Andererseits fordert die Anerkennung von Schwierigkeiten mit und durch Patienten,
die mit den gängigen Standards der Behandlung nicht angemessen erreicht werden können,
zum Querdenken, zu neuer Betrachtung des Problems und zu innovativen Lösungen heraus.
Forschungsbedarf wird deutlich. Gewohnte Denkstrukturen und Umgangsmuster werden aufgebrochen.
Sollen auch „schwierige” Patienten in das normale Lebensfeld integriert werden, bedarf
dies besonderer Anstrengungen und aufwendiger, aber auch flexibler Lösungen. Die Beschreibung
von Schwierigkeiten kann dazu eher beitragen als deren Negierung.
Nicht beabsichtigt mit der Zuschreibung von Schwierigkeiten sind das Aufkommen von
Fatalismus und Hoffnungslosigkeit oder eine neue Stigmatisierung. Gerade der alltagssprachliche
Begriff des „Schwierigen” ist aber deutlich weniger stigmaträchtig, als dies vorurteilsbeladene
diagnostische Zuordnungen häufig in der öffentlichen Wahrnehmung sind.
Schwierigkeiten sind dazu da, um überwunden zu werden. Die Beschreibung schwieriger
Patienten und schwieriger Verhältnisse, in denen sie leben, setzt Anreize zur Lösung.

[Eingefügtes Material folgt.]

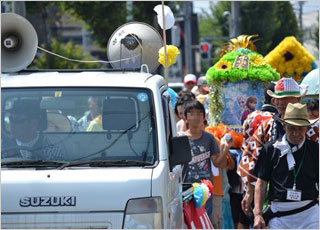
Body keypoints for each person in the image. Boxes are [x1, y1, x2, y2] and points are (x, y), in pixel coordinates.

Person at [237, 78, 319, 217]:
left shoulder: (313, 128)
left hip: (308, 203)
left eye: (287, 98)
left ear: (298, 99)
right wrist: (250, 193)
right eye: (277, 98)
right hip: (274, 200)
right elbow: (252, 160)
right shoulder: (267, 126)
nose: (281, 102)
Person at [254, 103, 319, 229]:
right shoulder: (270, 149)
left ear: (306, 128)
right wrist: (258, 214)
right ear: (283, 126)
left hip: (310, 214)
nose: (296, 133)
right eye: (291, 128)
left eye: (300, 128)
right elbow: (261, 183)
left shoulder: (316, 150)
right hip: (279, 216)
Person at [181, 100, 234, 227]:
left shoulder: (209, 138)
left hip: (206, 191)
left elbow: (218, 164)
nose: (196, 117)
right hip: (186, 191)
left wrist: (226, 149)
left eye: (199, 113)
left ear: (204, 117)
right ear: (185, 117)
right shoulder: (180, 139)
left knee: (207, 224)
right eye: (192, 114)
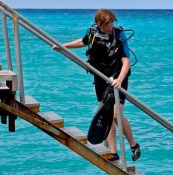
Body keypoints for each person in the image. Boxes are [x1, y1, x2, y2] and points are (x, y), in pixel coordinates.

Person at [53, 9, 141, 162]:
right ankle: (113, 151)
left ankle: (133, 145)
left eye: (112, 23)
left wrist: (119, 79)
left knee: (115, 115)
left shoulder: (118, 34)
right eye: (107, 25)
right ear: (99, 24)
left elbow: (126, 60)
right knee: (105, 114)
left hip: (118, 77)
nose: (110, 27)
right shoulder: (93, 32)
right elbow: (83, 41)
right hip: (101, 77)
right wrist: (63, 46)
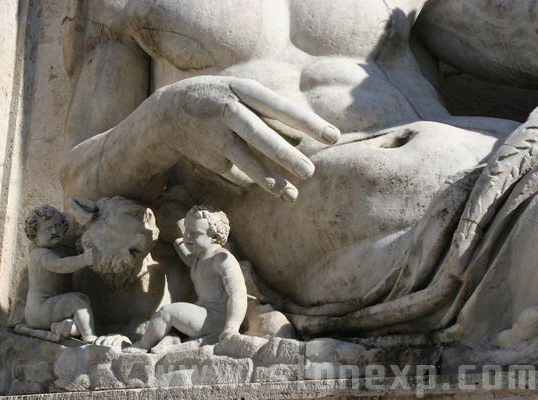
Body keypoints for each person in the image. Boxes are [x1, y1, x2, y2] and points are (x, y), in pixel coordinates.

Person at [58, 0, 538, 347]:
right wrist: (166, 119)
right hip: (312, 217)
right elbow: (81, 185)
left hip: (482, 160)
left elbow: (514, 32)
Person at [137, 205, 247, 351]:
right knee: (171, 333)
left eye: (194, 233)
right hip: (202, 312)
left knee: (166, 313)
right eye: (186, 231)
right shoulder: (199, 258)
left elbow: (238, 294)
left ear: (213, 236)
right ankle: (167, 345)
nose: (187, 237)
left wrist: (231, 328)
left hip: (215, 318)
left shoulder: (222, 259)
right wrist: (175, 236)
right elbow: (186, 256)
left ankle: (142, 346)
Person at [22, 204, 98, 343]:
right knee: (78, 301)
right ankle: (89, 337)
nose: (54, 231)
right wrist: (84, 259)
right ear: (35, 235)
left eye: (57, 226)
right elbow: (60, 265)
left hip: (50, 307)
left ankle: (60, 328)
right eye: (47, 229)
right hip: (40, 309)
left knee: (76, 322)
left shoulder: (59, 249)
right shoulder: (40, 254)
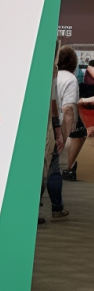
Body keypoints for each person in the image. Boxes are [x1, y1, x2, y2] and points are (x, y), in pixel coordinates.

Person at [56, 46, 85, 187]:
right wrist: (63, 134)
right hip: (60, 122)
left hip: (48, 122)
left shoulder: (50, 75)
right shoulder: (71, 79)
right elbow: (68, 109)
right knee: (54, 169)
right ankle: (67, 167)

Die gegenwärtige Versorgungssituation ist dadurch gekennzeichnet, dass leicht erkrankten,
gut angepassten und in keiner Weise schwierigen Patienten tendenziell weit größere
Ressourcen zur Verfügung stehen, als gerade den am stärksten Hilfebedürftigen. Es
müssen Anreize geschaffen werden – ideologisch wie ökonomisch – damit die psychiatrisch
Tätigen sich gerade den Schwierigsten gezielt zuwenden.